Supplied material
* * *
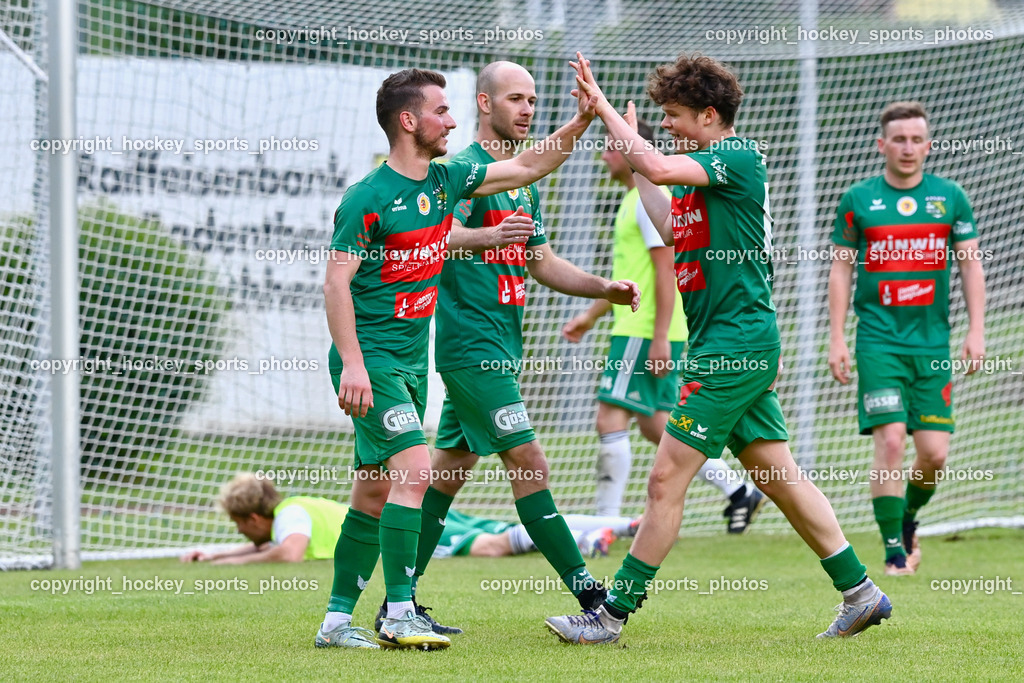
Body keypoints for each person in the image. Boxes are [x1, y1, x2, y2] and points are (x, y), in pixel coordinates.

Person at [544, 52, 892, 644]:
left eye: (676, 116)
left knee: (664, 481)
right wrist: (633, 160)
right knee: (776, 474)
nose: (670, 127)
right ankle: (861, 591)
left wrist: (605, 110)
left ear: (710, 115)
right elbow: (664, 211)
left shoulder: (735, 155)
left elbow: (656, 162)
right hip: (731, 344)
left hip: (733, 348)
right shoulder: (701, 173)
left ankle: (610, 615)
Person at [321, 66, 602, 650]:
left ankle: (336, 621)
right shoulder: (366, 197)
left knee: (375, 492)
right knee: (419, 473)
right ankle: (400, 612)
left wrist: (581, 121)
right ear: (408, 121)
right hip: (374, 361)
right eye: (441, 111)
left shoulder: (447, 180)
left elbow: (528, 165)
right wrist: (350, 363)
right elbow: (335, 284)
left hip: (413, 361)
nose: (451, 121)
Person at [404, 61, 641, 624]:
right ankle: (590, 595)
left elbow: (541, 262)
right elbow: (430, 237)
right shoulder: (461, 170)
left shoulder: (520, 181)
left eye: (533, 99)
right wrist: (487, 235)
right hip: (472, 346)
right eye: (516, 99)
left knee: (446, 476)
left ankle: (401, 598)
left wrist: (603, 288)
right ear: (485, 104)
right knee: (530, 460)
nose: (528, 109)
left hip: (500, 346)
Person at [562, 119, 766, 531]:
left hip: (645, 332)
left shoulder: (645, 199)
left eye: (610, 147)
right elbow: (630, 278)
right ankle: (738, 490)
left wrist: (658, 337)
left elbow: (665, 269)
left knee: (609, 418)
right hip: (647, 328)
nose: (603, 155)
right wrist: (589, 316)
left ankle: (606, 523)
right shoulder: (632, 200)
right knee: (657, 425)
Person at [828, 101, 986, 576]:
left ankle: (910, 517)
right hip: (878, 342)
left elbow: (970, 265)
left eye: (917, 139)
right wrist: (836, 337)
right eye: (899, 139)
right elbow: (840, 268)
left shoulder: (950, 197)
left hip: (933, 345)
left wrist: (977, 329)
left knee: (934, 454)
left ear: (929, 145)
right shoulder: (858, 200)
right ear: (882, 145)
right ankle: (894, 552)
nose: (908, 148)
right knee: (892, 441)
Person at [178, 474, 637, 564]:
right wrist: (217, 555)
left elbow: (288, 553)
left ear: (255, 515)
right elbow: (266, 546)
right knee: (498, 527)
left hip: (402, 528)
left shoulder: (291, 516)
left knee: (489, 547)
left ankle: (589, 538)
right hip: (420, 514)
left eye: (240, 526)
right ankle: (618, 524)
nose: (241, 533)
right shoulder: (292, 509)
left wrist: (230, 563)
* * *
Your assignment
Retype only the stretch of lines above starting at the one with "right elbow: (430, 237)" and stopping at the one with "right ankle: (738, 490)", exactly as written, with both kept.

Exercise output
right elbow: (430, 237)
right shoulder: (461, 170)
left shoulder: (520, 181)
left eye: (533, 99)
right wrist: (487, 235)
right hip: (472, 346)
right eye: (516, 99)
left knee: (446, 476)
left ankle: (401, 598)
left wrist: (603, 288)
right ear: (485, 104)
right knee: (530, 460)
nose: (528, 109)
left hip: (500, 346)
Person at [562, 119, 766, 531]:
left hip: (645, 332)
left shoulder: (645, 199)
left eye: (610, 147)
right elbow: (630, 278)
right ankle: (738, 490)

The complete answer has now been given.